---------- TEXT ----------

DocketNumber: No. 7710DC961
Citation Numbers: 41 N.C. App. 156, 254 S.E.2d 261, 1979 N.C. App. LEXIS 2394
Judges: Clark, Erwin, Parker
Filed Date: 5/1/1979
Status: Precedential
Modified Date: 10/19/2024
Defendant wife contends that the trial court erred in granting her husband an absolute divorce despite her plea in bar of wrongful abandonment, which abandonment had been established by the judgment entered in the prior action between the parties. We do not agree with defendant’s contention and accordingly affirm the judgment appealed from.
Initially, we note that after entry of the judgment appealed from and while this appeal was pending, our General Assembly enacted Chapter 1190 of the 1977 Session Laws, which became effective 16 June 1978. Section 1 of that Act amended G.S. 50-6, the statute under which the present action was brought, by rewriting the third sentence therein to read as follows:
A plea of res judicata or of recrimination, with respect to any provision of G.S. 50-5 or of G.S. 50-7, shall not be a bar to either party’s obtaining a divorce under this section.

---------- RECORDED DATA ----------

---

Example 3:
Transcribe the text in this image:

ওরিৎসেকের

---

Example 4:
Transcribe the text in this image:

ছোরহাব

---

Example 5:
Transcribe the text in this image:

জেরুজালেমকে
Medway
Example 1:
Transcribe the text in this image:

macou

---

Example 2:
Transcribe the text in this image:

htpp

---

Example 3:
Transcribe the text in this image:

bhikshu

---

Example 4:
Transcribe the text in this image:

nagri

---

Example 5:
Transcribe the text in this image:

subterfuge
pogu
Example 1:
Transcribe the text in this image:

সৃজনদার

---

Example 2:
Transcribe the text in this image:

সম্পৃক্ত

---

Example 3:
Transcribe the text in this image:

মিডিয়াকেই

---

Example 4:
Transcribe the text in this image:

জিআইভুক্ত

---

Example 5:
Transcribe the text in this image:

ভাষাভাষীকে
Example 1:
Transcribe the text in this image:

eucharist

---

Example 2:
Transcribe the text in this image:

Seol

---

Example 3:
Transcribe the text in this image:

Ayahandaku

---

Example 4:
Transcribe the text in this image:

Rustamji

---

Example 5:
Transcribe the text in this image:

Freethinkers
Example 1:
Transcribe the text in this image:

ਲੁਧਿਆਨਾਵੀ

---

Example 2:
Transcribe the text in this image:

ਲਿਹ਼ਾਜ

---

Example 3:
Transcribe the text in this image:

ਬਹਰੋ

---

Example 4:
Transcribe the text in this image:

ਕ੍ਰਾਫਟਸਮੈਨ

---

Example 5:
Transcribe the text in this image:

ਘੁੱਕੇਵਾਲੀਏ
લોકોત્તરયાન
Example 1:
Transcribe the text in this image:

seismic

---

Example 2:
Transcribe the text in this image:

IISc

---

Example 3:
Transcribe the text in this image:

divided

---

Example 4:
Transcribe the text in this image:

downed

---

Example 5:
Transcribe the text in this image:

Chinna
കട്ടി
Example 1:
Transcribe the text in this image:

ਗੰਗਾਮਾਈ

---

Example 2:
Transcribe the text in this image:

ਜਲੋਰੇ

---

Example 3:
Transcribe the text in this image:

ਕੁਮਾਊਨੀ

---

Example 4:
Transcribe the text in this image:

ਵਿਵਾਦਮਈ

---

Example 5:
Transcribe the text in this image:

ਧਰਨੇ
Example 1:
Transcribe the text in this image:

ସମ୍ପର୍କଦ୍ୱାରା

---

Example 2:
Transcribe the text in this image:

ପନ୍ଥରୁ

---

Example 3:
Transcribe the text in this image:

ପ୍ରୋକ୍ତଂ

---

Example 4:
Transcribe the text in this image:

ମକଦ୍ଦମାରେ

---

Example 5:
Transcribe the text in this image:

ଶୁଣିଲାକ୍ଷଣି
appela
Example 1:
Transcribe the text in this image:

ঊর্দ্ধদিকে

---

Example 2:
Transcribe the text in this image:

----------

**WHAT THE TASK ASKS**
Copy the part of the court opinion that opens with the words containing "Initially, we note" and closes with "under this section.". The listing is not needed here.

**OUTPUT OF THE TASK**
Initially, we note that after entry of the judgment appealed from and while this appeal was pending, our General Assembly enacted Chapter 1190 of the 1977 Session Laws, which became effective 16 June 1978. Section 1 of that Act amended G.S. 50-6, the statute under which the present action was brought, by rewriting the third sentence therein to read as follows:
A plea of res judicata or of recrimination, with respect to any provision of G.S. 50-5 or of G.S. 50-7, shall not be a bar to either party’s obtaining a divorce under this section.